Philip Graham Ryken comments on the inevitable rejection and persecution of not just Elijah but all real believers: “And so it ever is. . . . The peaceful work of preaching the gospel is a threat to the fortress of evil. The values of the kingdom of heaven are such a total reversal of the values of the kingdom of this world that faithful servants of God always seem like troublemakers in the eyes of the world.”
Or as Francis Schaeffer reminds us in How Should We Then Live?, “Let us not forget why the Christians were killed. They were not killed because they worshipped Jesus…Nobody cared who worshipped whom as long as the worshipper did not disrupt the unity of the state, centered in the formal worship of Caesar.
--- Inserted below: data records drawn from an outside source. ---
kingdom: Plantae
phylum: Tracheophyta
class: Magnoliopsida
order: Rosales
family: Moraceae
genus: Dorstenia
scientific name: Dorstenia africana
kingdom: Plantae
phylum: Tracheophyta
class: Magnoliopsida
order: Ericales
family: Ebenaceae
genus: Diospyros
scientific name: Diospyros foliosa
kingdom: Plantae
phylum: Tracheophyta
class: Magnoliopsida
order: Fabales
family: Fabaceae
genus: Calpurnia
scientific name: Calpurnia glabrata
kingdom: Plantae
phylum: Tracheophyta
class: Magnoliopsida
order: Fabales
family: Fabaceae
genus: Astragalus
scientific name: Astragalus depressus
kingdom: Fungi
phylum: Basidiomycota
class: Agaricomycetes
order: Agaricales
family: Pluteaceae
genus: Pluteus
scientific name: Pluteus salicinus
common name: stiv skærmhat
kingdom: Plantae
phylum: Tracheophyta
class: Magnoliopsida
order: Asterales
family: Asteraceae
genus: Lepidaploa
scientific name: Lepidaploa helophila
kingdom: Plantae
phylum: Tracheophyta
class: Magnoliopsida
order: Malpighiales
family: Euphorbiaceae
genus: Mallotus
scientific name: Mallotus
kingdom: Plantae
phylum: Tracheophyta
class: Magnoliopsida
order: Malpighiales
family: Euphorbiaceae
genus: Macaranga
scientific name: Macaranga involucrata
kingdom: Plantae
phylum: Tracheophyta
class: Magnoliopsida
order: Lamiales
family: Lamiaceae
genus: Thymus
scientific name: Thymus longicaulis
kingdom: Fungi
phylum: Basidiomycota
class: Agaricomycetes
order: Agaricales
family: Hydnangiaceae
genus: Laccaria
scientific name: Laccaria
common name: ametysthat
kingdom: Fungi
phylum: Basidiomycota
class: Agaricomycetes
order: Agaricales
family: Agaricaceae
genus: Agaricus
The reason the Christians were killed was because they were rebels.”
Allegiance to God will always mean countering the world and its ungodly values. To affirm Christ and his Kingdom will mean we are seen as troublemakers, rebels, and malcontents. It cannot be otherwise. And it cuts both ways. As James said, “You adulterous people, don’t you know that friendship with the world is hatred toward God? Anyone who chooses to be a friend of the world becomes an enemy of God” (James 4:4).
So I return to my original question: Have you caused any trouble yet? If not, why not?